Record extracts -
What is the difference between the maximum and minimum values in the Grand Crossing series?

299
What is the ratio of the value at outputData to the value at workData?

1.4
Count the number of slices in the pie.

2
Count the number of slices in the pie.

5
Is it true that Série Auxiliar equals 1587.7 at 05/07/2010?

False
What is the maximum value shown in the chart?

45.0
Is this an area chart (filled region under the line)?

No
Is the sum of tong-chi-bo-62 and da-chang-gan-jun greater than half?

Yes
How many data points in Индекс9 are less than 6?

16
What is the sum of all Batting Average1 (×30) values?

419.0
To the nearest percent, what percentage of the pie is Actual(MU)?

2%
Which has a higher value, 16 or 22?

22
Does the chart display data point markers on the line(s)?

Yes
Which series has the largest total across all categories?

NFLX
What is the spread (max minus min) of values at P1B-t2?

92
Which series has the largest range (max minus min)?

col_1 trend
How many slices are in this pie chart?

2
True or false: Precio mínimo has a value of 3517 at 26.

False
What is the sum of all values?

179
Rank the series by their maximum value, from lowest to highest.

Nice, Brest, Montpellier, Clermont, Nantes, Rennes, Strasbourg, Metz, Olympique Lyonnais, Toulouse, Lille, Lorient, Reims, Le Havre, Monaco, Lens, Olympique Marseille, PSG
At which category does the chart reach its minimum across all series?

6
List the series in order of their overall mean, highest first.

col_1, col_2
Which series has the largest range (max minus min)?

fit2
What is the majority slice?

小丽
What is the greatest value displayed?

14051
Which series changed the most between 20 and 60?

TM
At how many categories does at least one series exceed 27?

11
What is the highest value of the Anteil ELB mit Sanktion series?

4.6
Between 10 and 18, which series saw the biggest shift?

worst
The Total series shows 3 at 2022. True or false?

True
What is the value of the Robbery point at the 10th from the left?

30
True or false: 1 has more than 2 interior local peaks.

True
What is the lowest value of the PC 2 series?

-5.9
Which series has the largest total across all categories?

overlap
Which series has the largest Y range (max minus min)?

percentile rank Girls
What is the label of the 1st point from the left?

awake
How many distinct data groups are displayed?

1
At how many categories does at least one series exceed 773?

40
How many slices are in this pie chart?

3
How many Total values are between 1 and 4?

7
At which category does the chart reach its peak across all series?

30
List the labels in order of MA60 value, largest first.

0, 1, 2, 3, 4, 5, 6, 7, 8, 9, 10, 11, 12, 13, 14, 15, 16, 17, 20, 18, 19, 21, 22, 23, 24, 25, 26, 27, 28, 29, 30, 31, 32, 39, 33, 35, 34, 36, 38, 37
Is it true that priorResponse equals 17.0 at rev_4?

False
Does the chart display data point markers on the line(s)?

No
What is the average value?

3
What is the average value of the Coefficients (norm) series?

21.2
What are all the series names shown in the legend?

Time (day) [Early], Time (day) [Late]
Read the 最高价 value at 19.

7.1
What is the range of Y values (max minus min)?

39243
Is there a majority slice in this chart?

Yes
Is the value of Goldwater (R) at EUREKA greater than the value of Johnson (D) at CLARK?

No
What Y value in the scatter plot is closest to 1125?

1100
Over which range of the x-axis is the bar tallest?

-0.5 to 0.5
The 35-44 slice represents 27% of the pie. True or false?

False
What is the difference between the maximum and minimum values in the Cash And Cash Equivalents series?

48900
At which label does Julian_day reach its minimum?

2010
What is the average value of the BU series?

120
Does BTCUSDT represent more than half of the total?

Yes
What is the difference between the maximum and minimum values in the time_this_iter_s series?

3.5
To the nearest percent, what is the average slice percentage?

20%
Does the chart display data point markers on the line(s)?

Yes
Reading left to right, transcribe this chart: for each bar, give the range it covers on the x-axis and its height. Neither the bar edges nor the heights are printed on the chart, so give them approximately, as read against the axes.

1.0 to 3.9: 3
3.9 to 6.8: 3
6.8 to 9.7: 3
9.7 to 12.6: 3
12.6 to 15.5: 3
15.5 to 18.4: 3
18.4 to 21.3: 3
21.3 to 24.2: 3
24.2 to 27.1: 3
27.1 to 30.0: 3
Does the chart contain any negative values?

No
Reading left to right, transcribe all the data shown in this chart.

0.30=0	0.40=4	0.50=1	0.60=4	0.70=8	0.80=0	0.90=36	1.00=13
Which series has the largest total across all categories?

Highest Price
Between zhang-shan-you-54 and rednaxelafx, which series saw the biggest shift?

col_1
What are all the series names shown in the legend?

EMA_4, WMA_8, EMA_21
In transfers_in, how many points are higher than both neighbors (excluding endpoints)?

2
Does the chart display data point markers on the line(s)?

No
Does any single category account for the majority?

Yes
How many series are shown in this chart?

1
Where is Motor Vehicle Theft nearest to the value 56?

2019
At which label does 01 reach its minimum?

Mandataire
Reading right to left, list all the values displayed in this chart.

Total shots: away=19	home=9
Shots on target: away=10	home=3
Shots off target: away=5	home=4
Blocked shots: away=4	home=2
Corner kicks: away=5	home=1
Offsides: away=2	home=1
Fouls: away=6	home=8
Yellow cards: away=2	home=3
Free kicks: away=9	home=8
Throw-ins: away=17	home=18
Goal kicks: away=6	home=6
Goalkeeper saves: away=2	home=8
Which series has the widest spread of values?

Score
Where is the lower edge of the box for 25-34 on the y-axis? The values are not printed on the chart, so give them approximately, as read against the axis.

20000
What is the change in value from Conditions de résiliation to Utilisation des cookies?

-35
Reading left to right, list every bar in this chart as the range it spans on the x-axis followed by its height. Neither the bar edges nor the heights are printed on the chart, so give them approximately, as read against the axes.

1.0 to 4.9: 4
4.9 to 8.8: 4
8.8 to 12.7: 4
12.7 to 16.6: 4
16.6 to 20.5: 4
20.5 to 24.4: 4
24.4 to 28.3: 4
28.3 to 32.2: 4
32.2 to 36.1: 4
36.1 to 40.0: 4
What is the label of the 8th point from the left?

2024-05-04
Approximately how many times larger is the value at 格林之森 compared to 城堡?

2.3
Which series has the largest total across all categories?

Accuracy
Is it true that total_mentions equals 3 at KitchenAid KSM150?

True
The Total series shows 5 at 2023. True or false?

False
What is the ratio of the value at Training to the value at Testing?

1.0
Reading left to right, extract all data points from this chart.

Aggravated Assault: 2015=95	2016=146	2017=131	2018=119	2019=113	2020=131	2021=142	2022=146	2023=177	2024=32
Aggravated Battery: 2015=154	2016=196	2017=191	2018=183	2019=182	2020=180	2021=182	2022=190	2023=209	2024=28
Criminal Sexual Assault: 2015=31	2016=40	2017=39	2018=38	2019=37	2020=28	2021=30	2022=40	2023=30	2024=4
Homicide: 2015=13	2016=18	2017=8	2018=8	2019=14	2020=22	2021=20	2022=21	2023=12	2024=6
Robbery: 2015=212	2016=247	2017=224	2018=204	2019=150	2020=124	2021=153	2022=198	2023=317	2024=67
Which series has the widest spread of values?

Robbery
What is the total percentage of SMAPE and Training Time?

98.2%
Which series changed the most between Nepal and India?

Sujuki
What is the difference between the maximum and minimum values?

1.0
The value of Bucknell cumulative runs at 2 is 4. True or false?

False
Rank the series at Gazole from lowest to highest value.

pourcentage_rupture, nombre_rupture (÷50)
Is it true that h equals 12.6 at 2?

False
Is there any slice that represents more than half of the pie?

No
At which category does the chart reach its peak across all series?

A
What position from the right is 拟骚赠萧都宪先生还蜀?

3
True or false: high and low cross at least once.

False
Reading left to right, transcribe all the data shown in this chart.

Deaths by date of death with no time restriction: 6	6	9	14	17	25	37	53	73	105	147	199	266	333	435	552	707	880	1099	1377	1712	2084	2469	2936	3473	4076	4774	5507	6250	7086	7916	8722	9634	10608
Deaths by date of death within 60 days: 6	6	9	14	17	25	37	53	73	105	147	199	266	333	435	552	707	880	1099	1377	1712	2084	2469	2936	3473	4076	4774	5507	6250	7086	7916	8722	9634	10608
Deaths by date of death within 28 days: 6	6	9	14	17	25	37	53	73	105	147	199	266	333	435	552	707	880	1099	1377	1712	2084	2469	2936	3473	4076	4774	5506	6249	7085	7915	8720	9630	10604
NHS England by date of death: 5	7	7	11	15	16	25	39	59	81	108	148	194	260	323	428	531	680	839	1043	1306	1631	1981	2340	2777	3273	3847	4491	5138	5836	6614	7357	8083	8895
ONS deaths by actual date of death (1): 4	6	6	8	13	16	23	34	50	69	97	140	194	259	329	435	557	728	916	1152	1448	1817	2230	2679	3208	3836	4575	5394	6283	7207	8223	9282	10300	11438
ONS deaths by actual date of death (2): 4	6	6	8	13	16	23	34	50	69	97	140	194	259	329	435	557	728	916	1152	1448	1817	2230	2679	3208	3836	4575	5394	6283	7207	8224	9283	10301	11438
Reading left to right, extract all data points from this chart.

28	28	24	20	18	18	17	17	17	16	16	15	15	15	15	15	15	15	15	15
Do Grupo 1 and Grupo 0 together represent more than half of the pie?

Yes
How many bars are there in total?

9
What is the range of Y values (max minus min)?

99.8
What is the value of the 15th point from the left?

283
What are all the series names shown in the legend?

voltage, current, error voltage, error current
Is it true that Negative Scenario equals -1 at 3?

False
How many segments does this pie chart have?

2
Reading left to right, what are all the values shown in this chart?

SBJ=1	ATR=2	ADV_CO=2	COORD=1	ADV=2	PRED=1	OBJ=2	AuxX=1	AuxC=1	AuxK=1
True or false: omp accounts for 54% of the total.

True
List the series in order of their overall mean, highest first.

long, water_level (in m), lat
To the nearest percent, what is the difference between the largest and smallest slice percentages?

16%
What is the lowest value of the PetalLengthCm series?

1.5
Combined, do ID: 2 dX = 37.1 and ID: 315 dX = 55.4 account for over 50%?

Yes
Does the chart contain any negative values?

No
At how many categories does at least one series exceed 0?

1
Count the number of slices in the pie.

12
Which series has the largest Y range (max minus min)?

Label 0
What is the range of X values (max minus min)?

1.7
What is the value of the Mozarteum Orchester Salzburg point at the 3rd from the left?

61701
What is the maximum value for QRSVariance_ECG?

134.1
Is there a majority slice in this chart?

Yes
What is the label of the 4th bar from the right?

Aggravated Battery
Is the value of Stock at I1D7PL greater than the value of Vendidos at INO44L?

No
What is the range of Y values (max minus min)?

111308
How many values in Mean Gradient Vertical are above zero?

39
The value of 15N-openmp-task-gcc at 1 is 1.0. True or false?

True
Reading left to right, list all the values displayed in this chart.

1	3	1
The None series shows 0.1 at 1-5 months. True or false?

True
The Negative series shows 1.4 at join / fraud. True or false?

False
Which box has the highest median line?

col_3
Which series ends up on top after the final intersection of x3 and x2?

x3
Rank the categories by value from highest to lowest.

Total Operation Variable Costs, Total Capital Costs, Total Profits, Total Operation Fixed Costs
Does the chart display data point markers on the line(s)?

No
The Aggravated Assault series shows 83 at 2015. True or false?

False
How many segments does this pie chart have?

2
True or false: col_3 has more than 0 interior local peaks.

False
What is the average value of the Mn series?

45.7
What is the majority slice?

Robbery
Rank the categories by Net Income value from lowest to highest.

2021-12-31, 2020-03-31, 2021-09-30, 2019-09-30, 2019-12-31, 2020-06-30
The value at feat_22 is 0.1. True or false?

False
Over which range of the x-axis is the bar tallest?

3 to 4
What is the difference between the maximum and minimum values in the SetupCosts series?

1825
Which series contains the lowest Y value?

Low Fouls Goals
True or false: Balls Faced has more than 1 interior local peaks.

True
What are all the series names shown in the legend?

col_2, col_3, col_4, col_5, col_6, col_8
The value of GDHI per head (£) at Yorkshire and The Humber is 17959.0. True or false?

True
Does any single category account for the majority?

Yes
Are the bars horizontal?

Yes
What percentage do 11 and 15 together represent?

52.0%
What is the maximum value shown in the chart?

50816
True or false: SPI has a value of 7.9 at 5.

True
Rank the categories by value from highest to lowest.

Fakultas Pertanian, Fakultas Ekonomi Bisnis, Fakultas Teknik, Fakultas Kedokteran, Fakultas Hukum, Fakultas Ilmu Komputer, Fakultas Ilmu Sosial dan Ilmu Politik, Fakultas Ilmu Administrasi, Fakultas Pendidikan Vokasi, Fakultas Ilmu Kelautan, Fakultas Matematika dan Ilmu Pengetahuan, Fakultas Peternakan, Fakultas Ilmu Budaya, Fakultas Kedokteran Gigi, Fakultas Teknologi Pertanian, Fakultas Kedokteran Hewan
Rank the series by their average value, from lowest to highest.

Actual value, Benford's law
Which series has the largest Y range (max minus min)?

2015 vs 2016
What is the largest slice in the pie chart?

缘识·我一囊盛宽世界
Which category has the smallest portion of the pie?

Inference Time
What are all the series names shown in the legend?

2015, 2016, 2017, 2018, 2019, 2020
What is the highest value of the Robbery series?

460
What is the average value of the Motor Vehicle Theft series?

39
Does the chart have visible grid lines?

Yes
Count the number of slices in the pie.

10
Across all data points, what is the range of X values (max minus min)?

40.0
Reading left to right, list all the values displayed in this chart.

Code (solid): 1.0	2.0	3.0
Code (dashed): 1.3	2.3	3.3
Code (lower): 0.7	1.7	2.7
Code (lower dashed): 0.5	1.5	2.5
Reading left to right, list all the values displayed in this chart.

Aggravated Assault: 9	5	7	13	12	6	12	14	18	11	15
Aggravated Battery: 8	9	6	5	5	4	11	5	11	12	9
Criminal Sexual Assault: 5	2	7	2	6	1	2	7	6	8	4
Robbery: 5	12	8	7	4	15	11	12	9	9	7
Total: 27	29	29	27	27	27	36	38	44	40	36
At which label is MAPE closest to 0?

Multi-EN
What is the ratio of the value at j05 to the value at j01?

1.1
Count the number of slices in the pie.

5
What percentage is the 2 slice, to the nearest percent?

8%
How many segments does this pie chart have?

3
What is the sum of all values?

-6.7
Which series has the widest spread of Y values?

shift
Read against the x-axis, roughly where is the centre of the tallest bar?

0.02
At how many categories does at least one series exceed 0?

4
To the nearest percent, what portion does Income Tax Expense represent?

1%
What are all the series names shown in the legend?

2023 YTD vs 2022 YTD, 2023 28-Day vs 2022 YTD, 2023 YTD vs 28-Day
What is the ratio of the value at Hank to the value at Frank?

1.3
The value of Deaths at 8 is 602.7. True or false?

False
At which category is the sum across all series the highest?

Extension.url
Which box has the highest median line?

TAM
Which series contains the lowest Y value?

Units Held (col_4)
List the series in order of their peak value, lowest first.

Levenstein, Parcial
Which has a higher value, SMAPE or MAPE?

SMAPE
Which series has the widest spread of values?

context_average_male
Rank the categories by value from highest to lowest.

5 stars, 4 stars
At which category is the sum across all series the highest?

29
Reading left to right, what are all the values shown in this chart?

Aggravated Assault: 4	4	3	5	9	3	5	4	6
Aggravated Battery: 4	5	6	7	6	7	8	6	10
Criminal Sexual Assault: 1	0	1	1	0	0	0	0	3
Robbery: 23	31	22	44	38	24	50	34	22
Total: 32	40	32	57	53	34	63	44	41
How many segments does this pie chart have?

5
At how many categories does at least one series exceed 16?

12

Action item - Give only the number of lines in the rows above that contain the string "within", counting a match only when its case is the same.

Response to the exercise - 2